Moringa oleifera, a plant deemed to be a cure all, showed no zone of inhibition. Staphylococcus aureus when tested against yellow, white and purple onion had zones of inhibition of 15 mm, 10 mm and 10 mm respectively. Moringa oleifera leaf was tested by [11] who found that the properties in the leaf had antimicrobial strength. K. pneumoniae and Streptococcus pneumoniae when tested against yellow, white and purple onion produced zones of inhibitions of 10 mm respectively. The results observed for onion agrees with the observations of [12] who reported moderate antibacterial activity of onion extract against E. coli, S. paratyphi and S. typhimurium. [13] They reported that there was good antibacterial activity of onion extract on the growth of S. enteritidis.

Alipina galanga when combined with garlic produced a zone of 5 mm for all bacteria tested. Garlic when combined with ginger also produced zones of Inhibition of 5 mm for all organisms. When garlic (GC1) was combined with white onion, a zone of 10 mm was observed for S. aureus, 7 mm for Streptococcus pneumoniae and 7 mm for K. pneumoniae. The combination of garlic with purple onion showed zones such as 10 mm, 10 mm, and 7 mm for S. aureus, Streptococcus pneumoniae and K. pneumoniae respectively. The antibacterial activity of garlic is reported to be due to the action of allicin or diallyl thiosulphinic acid or diallyl disulphide

5. Summary and Conclusion

The goal of this research was achieved as Garlic and the variety of onions used showed remarkable antimicrobial properties measured by the use of zones of inhibition.

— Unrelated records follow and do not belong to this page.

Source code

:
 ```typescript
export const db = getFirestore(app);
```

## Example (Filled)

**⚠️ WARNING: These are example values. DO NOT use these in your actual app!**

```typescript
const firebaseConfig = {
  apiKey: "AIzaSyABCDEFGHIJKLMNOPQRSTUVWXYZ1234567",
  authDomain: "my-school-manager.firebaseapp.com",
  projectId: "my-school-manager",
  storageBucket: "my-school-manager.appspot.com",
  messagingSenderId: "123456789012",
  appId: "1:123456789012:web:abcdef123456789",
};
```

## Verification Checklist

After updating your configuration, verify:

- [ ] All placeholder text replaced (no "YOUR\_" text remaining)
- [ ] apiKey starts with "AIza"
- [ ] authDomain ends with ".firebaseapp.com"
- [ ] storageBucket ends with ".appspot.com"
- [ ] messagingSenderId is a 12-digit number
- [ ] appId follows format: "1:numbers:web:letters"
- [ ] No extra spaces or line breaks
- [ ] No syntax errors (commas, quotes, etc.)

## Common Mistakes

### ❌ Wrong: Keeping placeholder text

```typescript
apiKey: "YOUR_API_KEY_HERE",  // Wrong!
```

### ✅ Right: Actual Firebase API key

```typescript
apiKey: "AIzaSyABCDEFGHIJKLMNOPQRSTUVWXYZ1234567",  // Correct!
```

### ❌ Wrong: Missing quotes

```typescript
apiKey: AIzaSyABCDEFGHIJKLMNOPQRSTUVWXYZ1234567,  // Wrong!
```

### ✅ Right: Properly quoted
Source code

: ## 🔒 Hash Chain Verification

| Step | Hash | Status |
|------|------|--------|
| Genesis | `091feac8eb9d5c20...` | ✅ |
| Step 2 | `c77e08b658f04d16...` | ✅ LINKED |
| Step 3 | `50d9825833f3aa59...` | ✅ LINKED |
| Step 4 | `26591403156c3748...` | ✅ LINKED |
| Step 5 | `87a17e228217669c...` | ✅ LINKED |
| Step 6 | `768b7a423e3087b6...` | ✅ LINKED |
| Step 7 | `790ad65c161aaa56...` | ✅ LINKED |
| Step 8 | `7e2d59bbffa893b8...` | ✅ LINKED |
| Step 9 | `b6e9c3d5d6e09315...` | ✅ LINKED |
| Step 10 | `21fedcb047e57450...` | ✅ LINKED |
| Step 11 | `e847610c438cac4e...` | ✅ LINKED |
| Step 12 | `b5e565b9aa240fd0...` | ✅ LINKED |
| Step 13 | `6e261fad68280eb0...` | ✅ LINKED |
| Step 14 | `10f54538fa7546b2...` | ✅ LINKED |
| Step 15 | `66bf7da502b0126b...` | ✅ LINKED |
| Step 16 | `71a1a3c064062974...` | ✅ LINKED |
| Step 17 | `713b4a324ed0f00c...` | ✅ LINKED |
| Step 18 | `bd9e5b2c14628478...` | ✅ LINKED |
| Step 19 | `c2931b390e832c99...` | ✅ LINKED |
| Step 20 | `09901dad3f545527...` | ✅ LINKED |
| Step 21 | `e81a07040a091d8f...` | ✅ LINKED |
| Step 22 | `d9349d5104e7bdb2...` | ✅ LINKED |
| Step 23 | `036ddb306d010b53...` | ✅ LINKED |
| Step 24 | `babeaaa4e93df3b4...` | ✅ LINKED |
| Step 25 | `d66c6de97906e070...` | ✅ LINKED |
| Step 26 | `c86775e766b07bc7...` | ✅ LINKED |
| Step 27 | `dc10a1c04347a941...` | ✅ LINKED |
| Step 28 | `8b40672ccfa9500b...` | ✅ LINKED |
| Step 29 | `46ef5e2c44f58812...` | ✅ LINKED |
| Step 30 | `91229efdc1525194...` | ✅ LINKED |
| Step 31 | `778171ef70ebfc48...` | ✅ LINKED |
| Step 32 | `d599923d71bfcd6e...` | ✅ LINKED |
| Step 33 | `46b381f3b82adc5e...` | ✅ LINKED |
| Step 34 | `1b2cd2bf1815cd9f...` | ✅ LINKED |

The potential therapeutic benefits of herbal medicine has for years been on the spot light of emerging studies. This study focused on three clinically significant bacteria namely Staphylococcus aureus, Klebsiella pneumoniae and Streptococcus pneumoniae due to their occurrence in bacterial illnesses and their reported frequency with resistance therapy. The antimicrobial properties of Ginger, Aloe Vera, Moringa oleifera, Garlic, Alipina galanga, and the three varieties of onion in their natural states were the central focus as they were used against the above listed bacteria. Garlic, yellow, white and purple onion all showed large zones of Inhibition when compared to regularly used antibiotics. The comparison was vital as this became the basis for measuring the validity of the zones of inhibition.

The scope of the study allowed for the use of the disc diffusion technique in zonal measurements, compared with the turbidity test.